Posting days: Sunday and Wednesday and, sometimes, maybe, extra bits in between.
Sunday March 10th 2019
It’s Friday. As soon as she’s crossed the little road from the car park and run onto the meadow, I let Isis off her lead. Immediately, she makes her decision and heads towards the fallen tree – the one which has the burry plants growing under it in the summer.
She knows exactly where the tree is. It’s one of her favourite places.
She’s thrilled. I admit she’s not exactly saying it, but she could be:
‘And then my heart heart with pleasure fills
And dances with the daffodils.’
But enough of this sentimental anthropomorphising. Before I can stop her she’s danced on a particularly appealing clump and felled three of them.
Today she chooses a decidedly less salubrious spot.
It happens like this.
When I walk over to the poop bin, instead of trotting off to her dancing area at the edge of the woody strip, Isis ambles along by my side, then crosses the main path onto the field opposite.
She runs about happily in the middle of the field before gravitating to the thick hedge. Here she seems to be playing tag with herself and using the hedge as a safe touchdown.
A crow screeches as it flies overhead and I turn for a few seconds to watch it.
And I mean a few seconds.
When I turn back, there’s no sign of Isis.
This is ridiculous. I know that she can’t have trotted the length of the hedge in the time I’ve taken my eyes off her; even so, I dash along the hedge and turn the corner. Not a dog in sight. Then I catch a blur of white through the hedge.
She’s on Highbury’s old bowling green. Enclosed on three sides by the thick hedge, it’s a perfectly safe area. That’s O.K. then, isn’t it?
No it damned well isn’t. In one corner there’s a deep and stagnant drainage ditch.
She’s been in it once before. That was in the summer, and there was only smelly mud in it. But it’ll be brim full after all the heavy rain we’ve had. I must get there before she rediscovers it.
I dash along to the end of the hedge.
There she is, killing a stick.
Phew! Only one muddy leg. But she’s much too close to the ditch.
She gets closer. Now she’s skirting the edge.
Four muddy legs.
I rush towards her, hoping to grab her before she decides to jump
It’s too late.
I’ll not go into the details of the bedraggled sight of her, and I’ll certainly not dwell on the disgusting stench. Suffice it to say that not only her legs but her underbelly too are now covered in slimy mud.

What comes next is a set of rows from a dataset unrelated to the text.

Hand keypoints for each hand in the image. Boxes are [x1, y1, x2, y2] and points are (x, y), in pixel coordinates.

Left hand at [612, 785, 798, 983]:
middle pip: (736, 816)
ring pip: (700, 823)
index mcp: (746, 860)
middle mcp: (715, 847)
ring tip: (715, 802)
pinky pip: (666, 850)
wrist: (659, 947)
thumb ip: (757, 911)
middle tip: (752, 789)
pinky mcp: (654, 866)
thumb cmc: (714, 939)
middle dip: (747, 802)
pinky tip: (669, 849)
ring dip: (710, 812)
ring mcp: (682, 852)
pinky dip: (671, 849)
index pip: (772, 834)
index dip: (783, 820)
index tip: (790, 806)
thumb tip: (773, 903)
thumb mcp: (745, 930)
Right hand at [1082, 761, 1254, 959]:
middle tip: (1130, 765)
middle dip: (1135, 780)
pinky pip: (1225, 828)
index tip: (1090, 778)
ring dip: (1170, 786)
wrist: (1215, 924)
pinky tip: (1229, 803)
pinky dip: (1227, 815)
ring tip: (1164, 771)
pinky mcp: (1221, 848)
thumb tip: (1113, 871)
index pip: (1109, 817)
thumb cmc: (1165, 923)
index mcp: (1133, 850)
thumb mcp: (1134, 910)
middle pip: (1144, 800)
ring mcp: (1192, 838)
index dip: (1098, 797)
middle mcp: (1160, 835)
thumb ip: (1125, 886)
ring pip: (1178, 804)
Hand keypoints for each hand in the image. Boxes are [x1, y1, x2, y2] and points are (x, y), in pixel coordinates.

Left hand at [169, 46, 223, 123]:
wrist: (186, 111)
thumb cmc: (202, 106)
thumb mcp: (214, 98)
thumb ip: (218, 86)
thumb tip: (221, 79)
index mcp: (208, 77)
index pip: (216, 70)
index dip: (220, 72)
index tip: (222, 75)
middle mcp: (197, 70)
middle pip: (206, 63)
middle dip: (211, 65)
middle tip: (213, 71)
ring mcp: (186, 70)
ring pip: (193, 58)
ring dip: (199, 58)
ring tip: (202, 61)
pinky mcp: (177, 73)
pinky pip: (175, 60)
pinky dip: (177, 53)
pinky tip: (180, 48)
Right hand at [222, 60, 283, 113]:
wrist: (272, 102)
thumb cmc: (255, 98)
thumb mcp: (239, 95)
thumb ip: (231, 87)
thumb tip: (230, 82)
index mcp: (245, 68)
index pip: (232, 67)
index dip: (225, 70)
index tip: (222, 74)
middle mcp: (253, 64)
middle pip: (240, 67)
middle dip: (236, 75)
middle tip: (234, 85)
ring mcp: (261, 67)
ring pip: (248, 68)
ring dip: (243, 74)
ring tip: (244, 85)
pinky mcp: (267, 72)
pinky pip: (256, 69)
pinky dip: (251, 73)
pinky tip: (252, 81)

And after two dips in the stream, plenty of dancing in the the strong, drying wind, and a journey home on her absorbent blanket, she still looks like this.
*Isis came from the Aeza cat and dog rescue and adoption centre in Aljezur, Portugal. For information about adopting an animal from the centre, contact firstname.lastname@example.org or www.dogwatchuk.co.uk
Sounds wonderful 🙂
It was – until she broke of three flower stems, then it was definitely time to move on!
I’ve seen worse – we had an Irish Setter, all feathers & big floppy ears, who loved to roll around in mucky slimy stuff & couldn’t/wouldn’t be washed down unless 3 grown adults were holding her down…… 😦 p.s. I hate bloody Wordsworth….. (2 yrs of A level English Lit) grrrrr……. & the sight of Daffodils, well the lines –
“And then my heart with pleasure fills,
And dances with the daffodils.”
– do not accurately describe my feelings towards them……… 😉
Come now, surely you enjoy SOME of the poems! We ‘did’ the Romantics for A level too.
THREE people to hold her down is rather excessive. Cooldn’t you have got out the hose and retreated behind a bush? She sounds a great character.